Minneapolis Public Schools is stepping into nearly uncharted territory — and potentially thorny legal ground — with its new policy aimed at protecting teachers of color from potential layoffs.
The new teachers contract, reached last week after a 14-day strike, creates exemptions to seniority-based job cuts, a feat that few other districts in the state have managed. Experts say it’s a novel approach to shielding teachers of color, who tend to be younger and less experienced, from bearing the brunt of last-in, first-out layoffs.
“This is landmark language in a collective bargaining agreement,” said Joseph Daly, a Mitchell Hamline University law professor and arbitrator with the state’s Bureau of Mediation Services. “I’ve never seen language like this.”
The policy seems carefully written to withstand potential lawsuits, which could arise from laid-off white teachers suing the district and claiming they were discriminated against on the basis of race, lawyers said. Still, careful contract language can’t guarantee the school district or union would be immune from litigation.
“We worked closely with the district to be sure we were turning our shared values of retaining underrepresented educators into enforceable contract language,” Minneapolis Federation of Teachers President Greta Callahan said in a statement to the Reformer. “At the same time, we are still preserving seniority rights to protect all members from arbitrary layoffs.”
Here’s what you need to know about the new policy.
What is the new policy?
Under the new contract agreement, effective in spring 2023, teachers will be subject to layoffs or job changes in order of seniority, except if the teacher is “a member of a population underrepresented among licensed teachers.” Previously, jobs were cut exclusively based on seniority.

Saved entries
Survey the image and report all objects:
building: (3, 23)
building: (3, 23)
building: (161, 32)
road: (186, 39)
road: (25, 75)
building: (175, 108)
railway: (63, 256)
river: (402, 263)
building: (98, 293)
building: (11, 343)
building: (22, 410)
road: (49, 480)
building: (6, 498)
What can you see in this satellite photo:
...
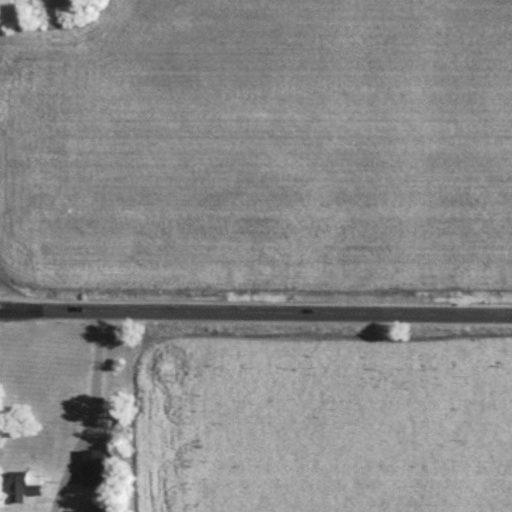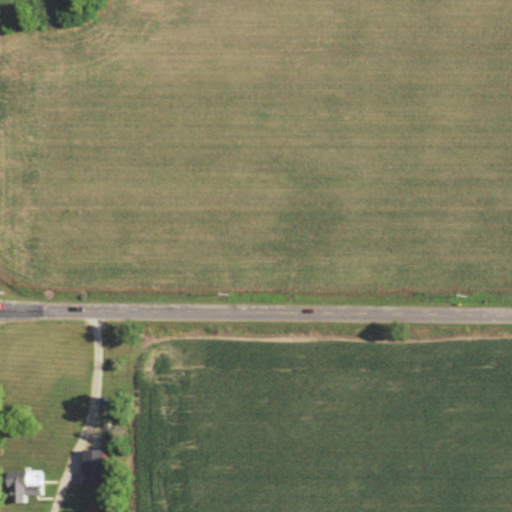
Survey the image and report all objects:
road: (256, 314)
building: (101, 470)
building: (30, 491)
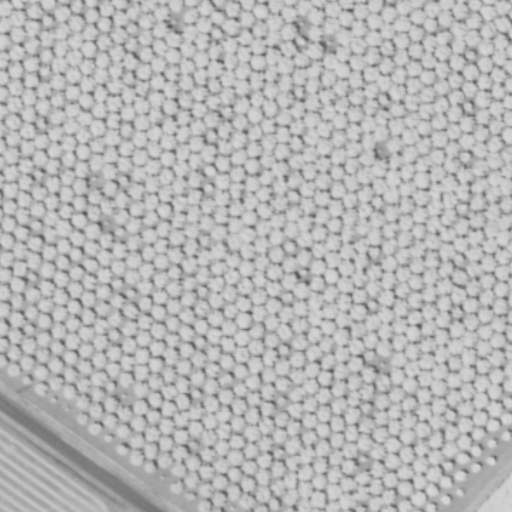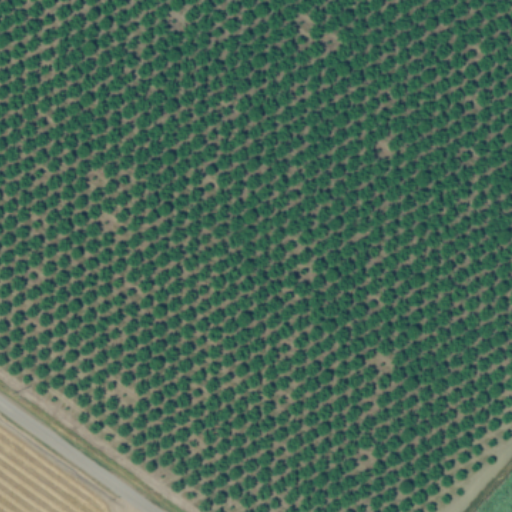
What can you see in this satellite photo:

Exercises to complete
a. Name every organization, institution, or publication mentioned in the Minneapolis teachers contract article.
b. From the Minneapolis teachers contract article, extract the passage starting at "The policy seems" and ending at "immune from litigation.".
c. According to the Minneapolis teachers contract article, how long was the strike that preceded the new contract?

Per-task outputs
a.
Minneapolis Public Schools
Mitchell Hamline University
Bureau of Mediation Services
Minneapolis Federation of Teachers
the Reformer

b.
The policy seems carefully written to withstand potential lawsuits, which could arise from laid-off white teachers suing the district and claiming they were discriminated against on the basis of race, lawyers said. Still, careful contract language can’t guarantee the school district or union would be immune from litigation.

c. It lasted 14 days.